* [Task objective]: Could you copy out every line of the data where the word "down" occurs?

* [Working data]:
--- START ---
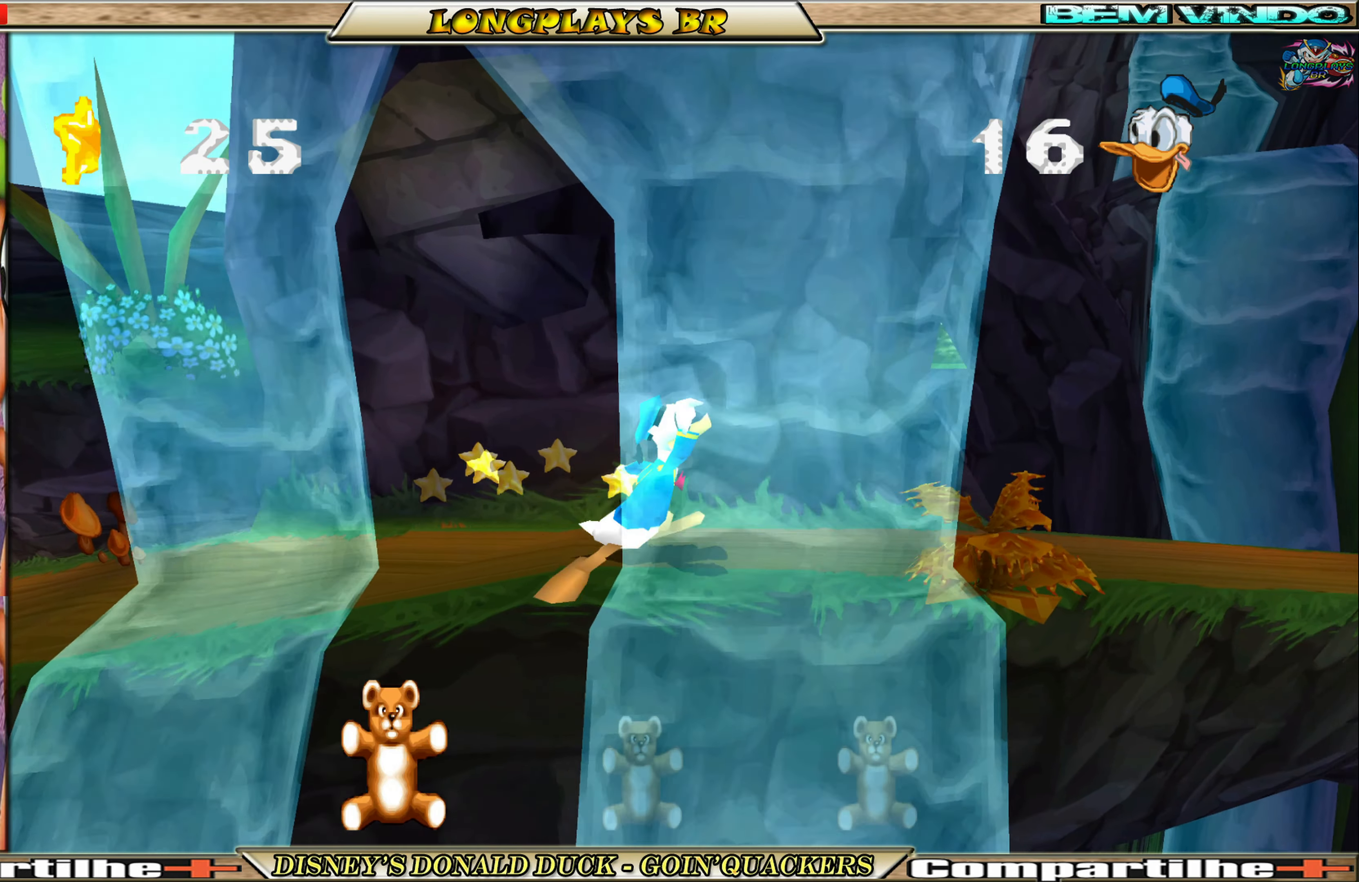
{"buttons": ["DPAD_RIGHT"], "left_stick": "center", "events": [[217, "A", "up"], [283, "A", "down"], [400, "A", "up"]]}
--- END ---
--- START ---
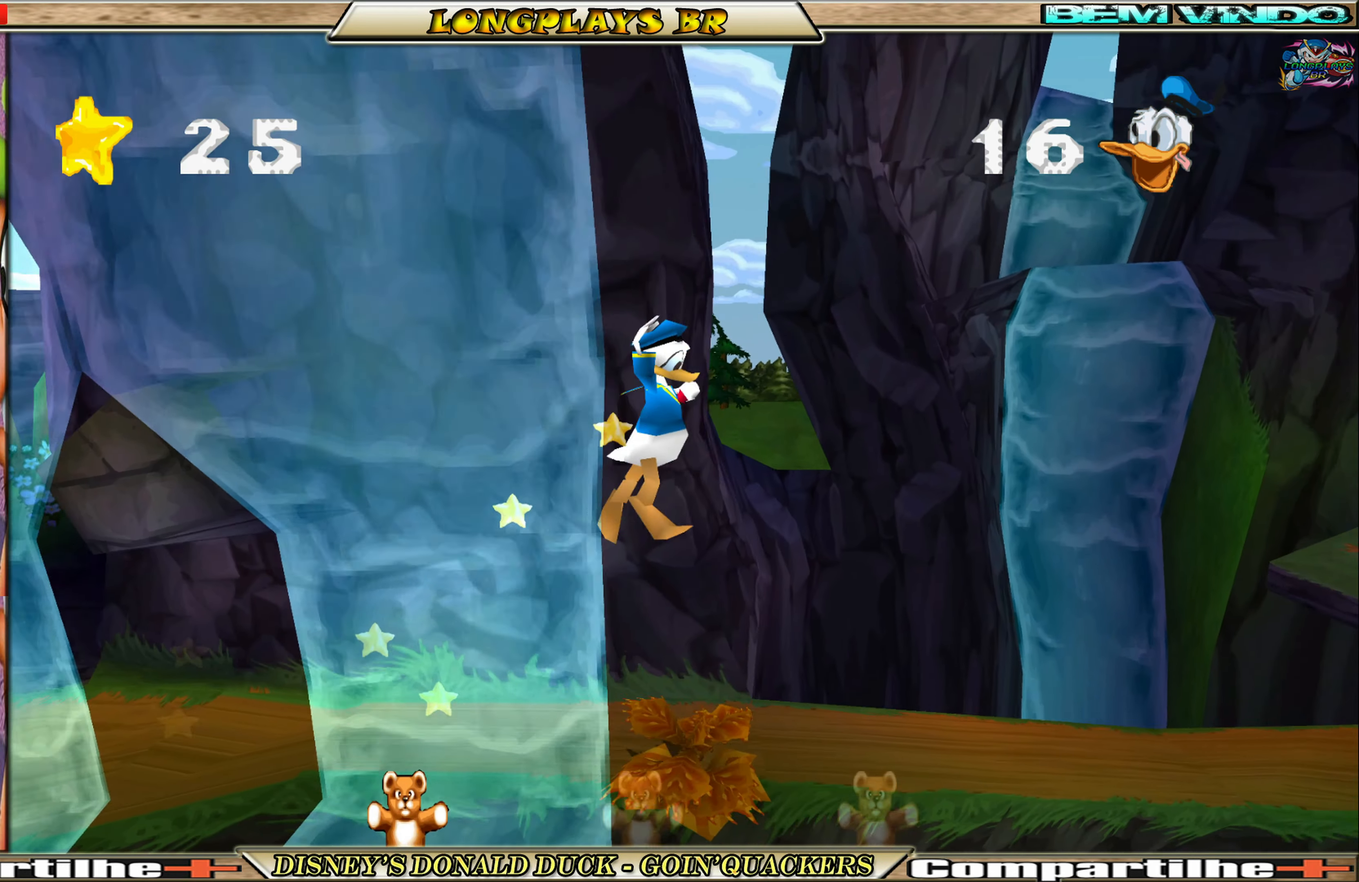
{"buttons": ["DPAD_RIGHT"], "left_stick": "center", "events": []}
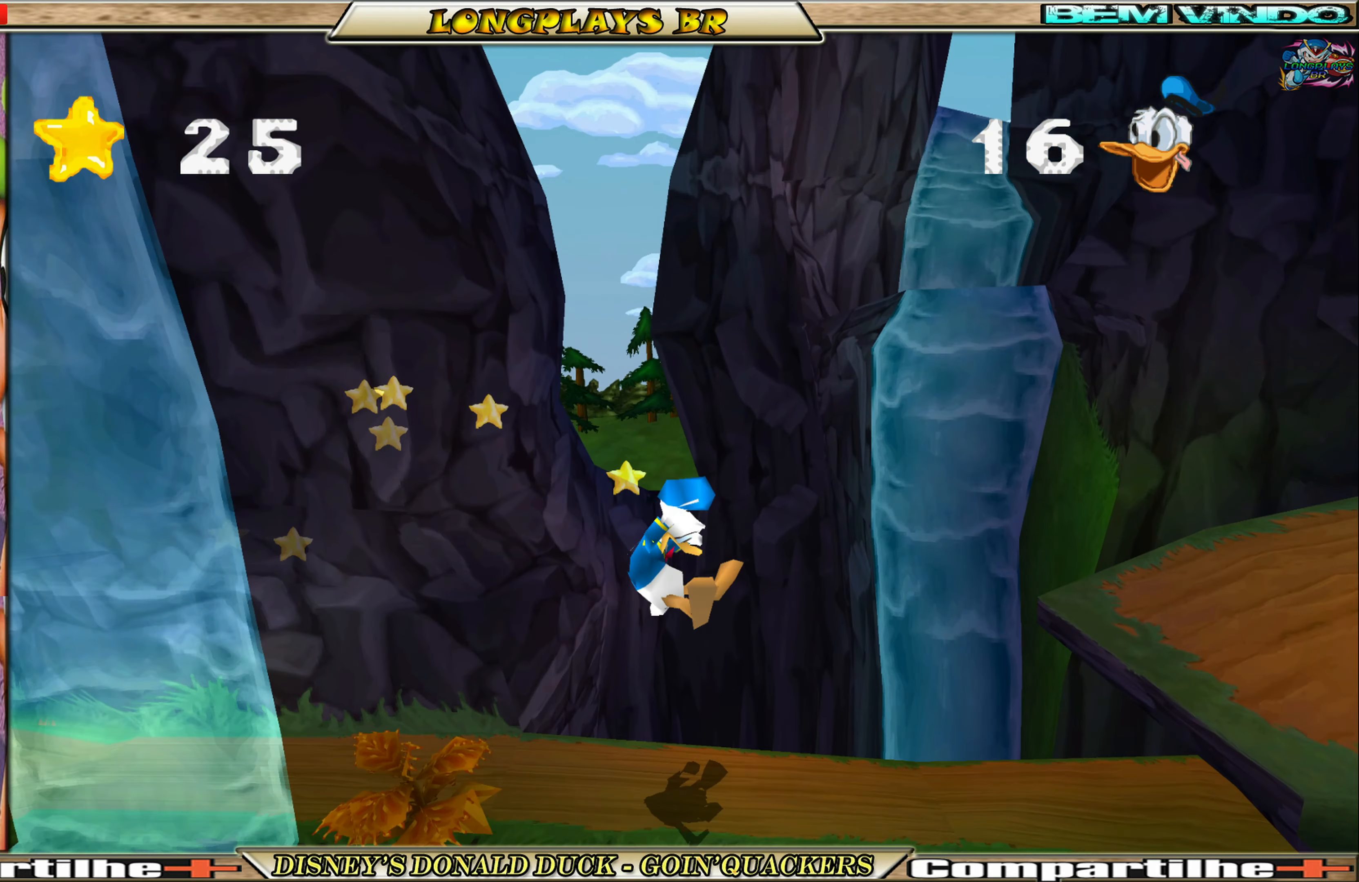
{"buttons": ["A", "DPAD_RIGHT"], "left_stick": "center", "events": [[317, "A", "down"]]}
--- END ---
* [Response to this exercise]:
{"buttons": ["DPAD_RIGHT"], "left_stick": "center", "events": [[217, "A", "up"], [283, "A", "down"], [400, "A", "up"]]}
{"buttons": ["A", "DPAD_RIGHT"], "left_stick": "center", "events": [[317, "A", "down"]]}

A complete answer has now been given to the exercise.